Since Clinton's procedures were not preventing attacks, destroying the al Qaeda, or producing good intelligence, why should have Bush have continued to follow such ineffective ones? We could have, and should have tightened up our airports and immigration law. Still, people would not have supported that, especially any additional hassle for travelers and expenditures. Stopped at least one of the airliners? Shoot down one of our own civilian airliners with passengers aboard?

Or is anything OK to say or do, if it might gain Kerry one more vote?
 
quote:

Originally posted by labman:
Likely some of you lack the intellectual honesty to admit even to yourself that you would have screamed if Bush would have done it. I doubt even the countries that are supporting us in Iraq could have before 911. Democracy or dictatorship, you can only push the people so far. The same people that are screaming over Iraq would have opposed any real action in Afghanistan.

labman,
you raise a good point there.

I very much doubt that I would have supported U.S. action in Afghanistan before 9-11. Post 9-11, I support that action.
 
"Kept everybody on their toes. "

------------------------------------------------------

Oh come on now. The pilots were training during 2000. I am not blaming any administration. I am blaming the institutions and departments. Receiving reports and doing nothing is not proactive nor reactive, it's doing nothing!

They crashed the planes into the Pentagon! The center of the nation's defense! Everyone, and I mean everyone, was asleep at the wheel.

Mr. Clarke, that means you as well.
 
Labman, I think as well that pre-911 it would have been difficult to get support for an invasion of Afghanistan but that is the duty of a President, to lay a credible foundation and case for support of his actions based on facts. I have also never seen one post here that does not support Bush's decision to invade Afghanistan. I also don't remember seeing any world condemnation for it either. The original and continued intent and objective of the 911 Commission and the Steering Committee that pushed for it's creation is to make sure we don't make the same mistakes again, it's not to get either party elected.
 
"...I'm not going to bother to waste my time to dig up nuggets that demonstrate the same about liberals as what you posted in regards to conservatives."

I guess that's the difference between us, Forkman.

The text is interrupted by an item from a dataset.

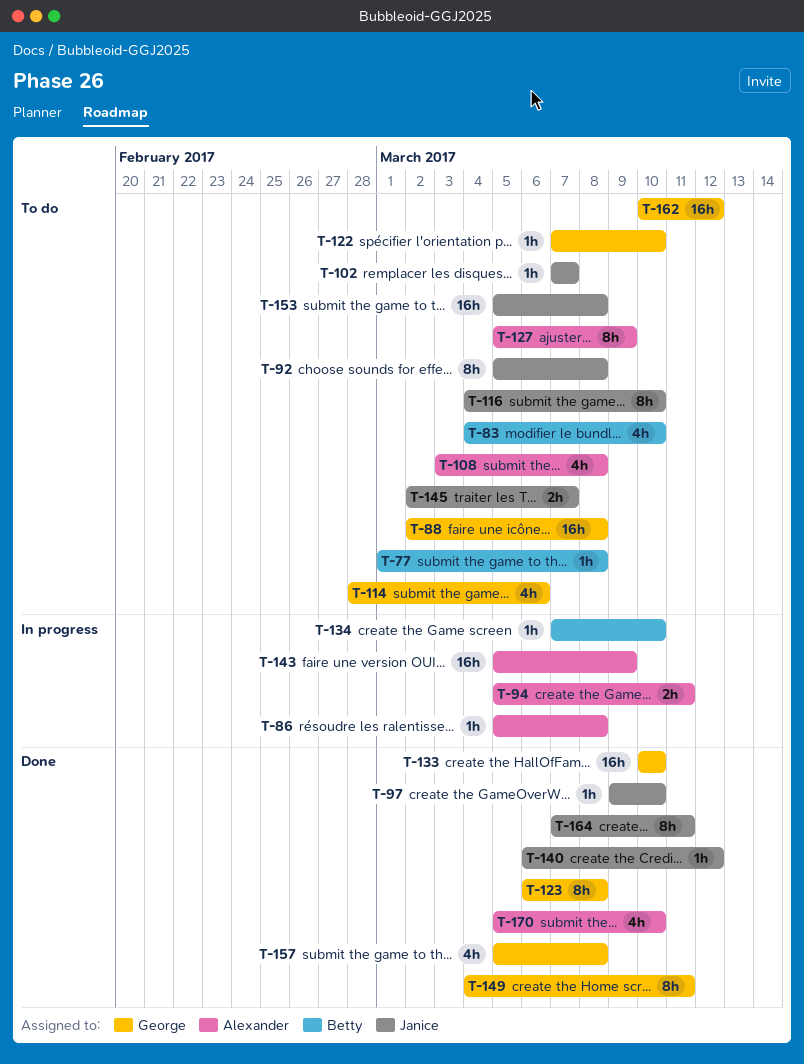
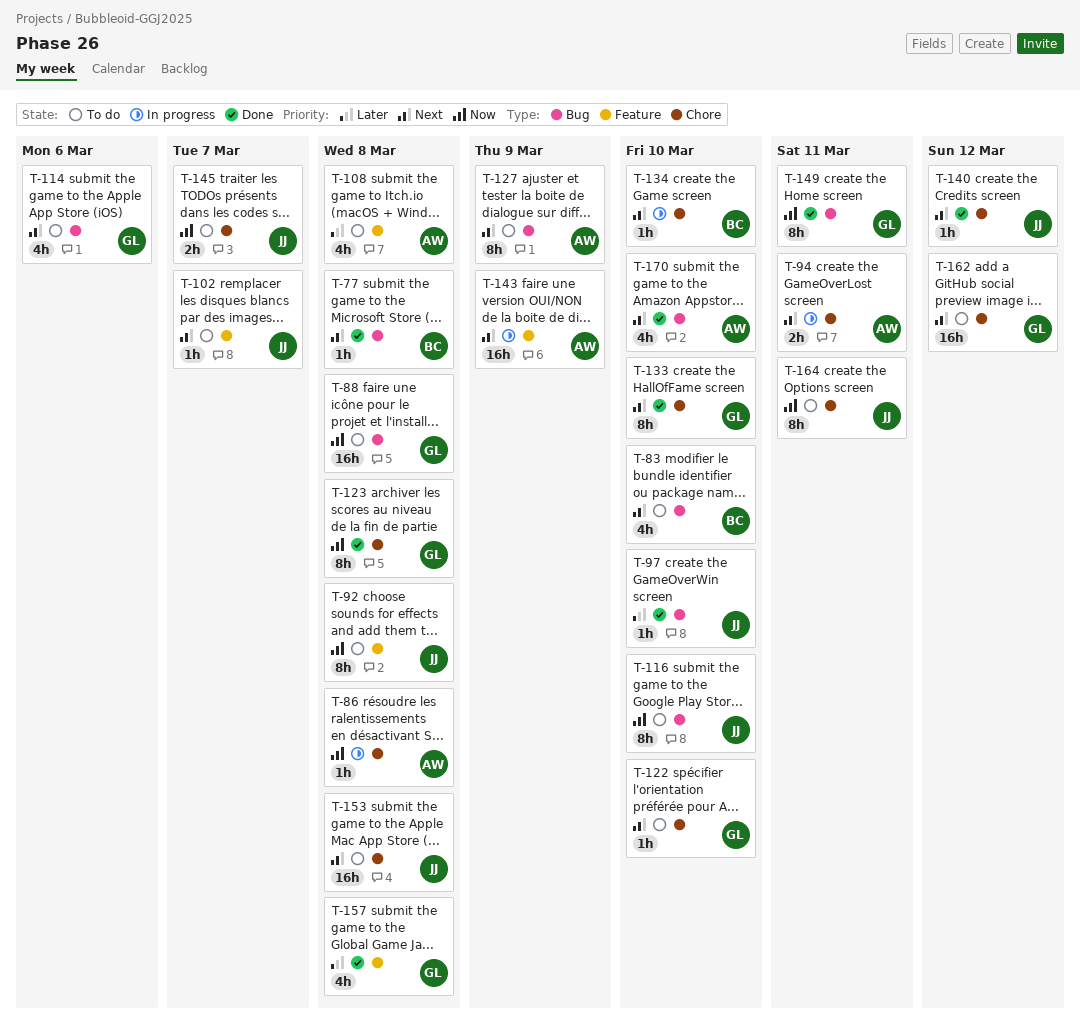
T-77, status: To do -> Done
T-133, estimate: 16h -> 8h
T-164, status: Done -> To do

I always feel obligated to provide facts, sources, quotes, and links to back-up what I say. Some others, either because they know there's nothing out there which backs-up their opinions, or simply because they're lazy, post controversial opinions and then expect folks to blindly accept 'em. Oh, and I noticed that I had posted to only ONE of four recently-locked threads, but hey, don't bother letting the facts get in your way... Why start now?